■ To-do item
Count the lines below that include the word "newborn" and give only that number.

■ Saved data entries
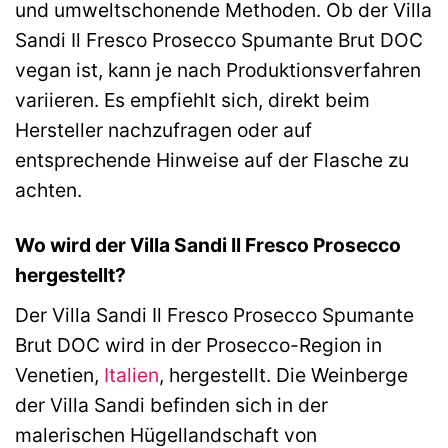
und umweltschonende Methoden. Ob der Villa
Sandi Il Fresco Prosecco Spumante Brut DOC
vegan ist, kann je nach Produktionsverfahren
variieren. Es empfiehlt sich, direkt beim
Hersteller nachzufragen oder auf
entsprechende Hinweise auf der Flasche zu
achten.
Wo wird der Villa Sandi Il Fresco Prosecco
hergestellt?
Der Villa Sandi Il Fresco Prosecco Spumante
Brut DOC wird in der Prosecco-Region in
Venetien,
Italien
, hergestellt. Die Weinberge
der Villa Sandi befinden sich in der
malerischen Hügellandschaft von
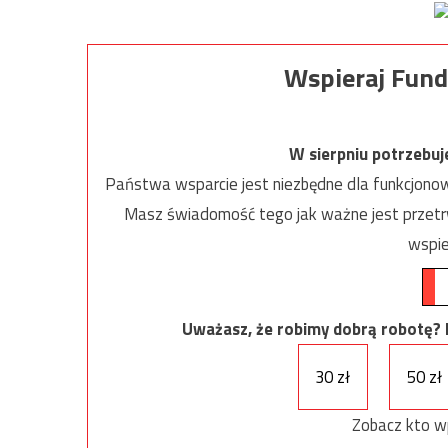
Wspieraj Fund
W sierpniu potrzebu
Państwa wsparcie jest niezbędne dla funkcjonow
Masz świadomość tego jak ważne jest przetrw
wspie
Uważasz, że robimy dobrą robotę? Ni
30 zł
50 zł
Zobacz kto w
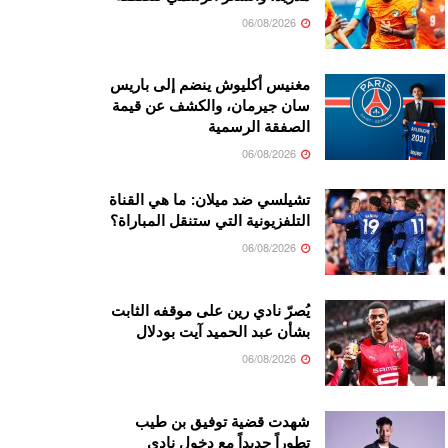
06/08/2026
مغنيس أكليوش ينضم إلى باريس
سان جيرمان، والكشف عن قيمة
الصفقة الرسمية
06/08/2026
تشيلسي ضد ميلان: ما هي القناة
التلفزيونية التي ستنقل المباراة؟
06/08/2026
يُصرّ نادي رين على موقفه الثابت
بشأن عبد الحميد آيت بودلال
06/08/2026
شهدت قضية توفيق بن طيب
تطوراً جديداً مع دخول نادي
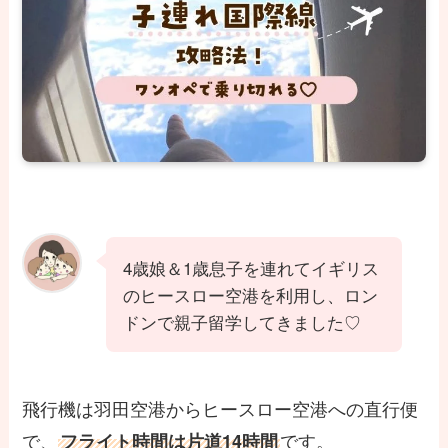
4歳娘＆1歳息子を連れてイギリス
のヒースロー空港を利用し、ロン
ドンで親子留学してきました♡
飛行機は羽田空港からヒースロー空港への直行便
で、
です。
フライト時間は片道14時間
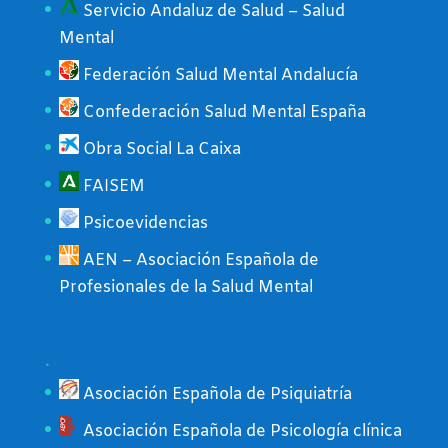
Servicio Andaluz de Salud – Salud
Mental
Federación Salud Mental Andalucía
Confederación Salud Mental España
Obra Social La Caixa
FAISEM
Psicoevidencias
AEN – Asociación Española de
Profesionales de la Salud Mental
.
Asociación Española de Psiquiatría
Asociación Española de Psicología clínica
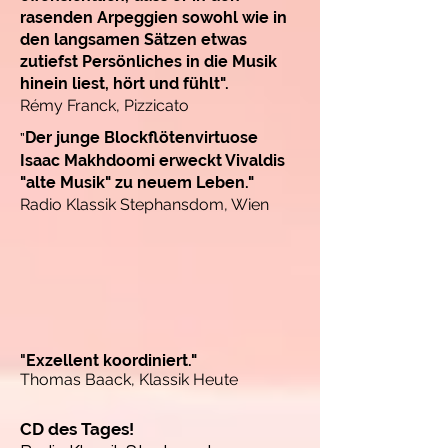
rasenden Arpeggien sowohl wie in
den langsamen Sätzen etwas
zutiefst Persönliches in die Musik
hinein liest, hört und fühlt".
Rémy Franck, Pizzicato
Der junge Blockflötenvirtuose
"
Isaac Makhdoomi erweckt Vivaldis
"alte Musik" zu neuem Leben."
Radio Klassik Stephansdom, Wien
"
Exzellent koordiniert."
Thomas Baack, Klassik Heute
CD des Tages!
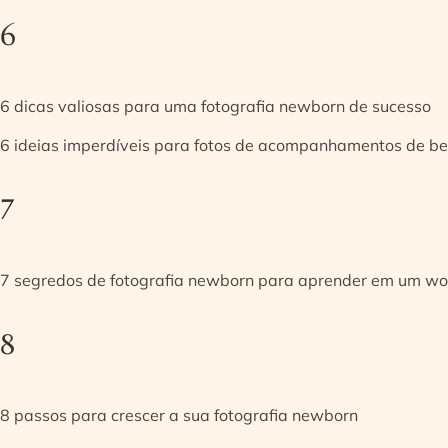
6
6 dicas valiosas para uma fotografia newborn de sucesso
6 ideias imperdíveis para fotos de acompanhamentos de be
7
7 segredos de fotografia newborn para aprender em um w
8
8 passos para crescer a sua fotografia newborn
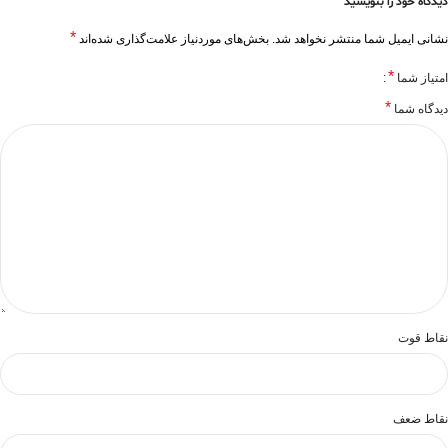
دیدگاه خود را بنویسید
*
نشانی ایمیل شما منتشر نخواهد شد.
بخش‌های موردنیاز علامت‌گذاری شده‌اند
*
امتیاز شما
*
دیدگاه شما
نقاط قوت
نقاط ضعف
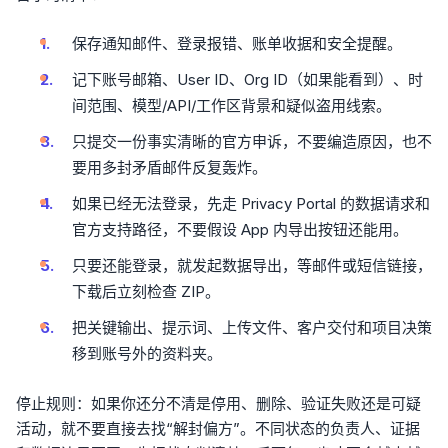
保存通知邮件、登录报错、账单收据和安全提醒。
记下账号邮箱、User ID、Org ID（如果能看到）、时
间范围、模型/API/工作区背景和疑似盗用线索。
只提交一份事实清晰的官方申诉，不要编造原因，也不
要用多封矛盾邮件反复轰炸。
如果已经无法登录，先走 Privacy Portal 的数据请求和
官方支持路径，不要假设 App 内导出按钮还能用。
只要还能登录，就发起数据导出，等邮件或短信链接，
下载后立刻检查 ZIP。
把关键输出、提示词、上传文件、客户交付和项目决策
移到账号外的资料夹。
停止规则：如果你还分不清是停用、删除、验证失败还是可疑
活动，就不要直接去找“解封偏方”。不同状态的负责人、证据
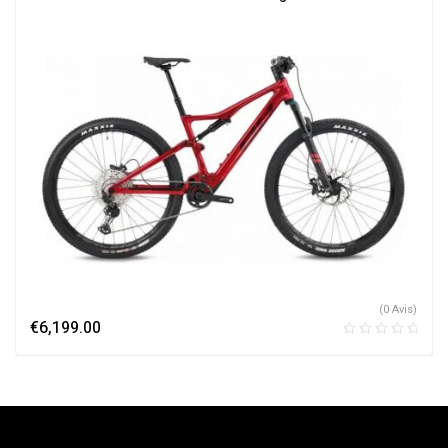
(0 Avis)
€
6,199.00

■ Result below
3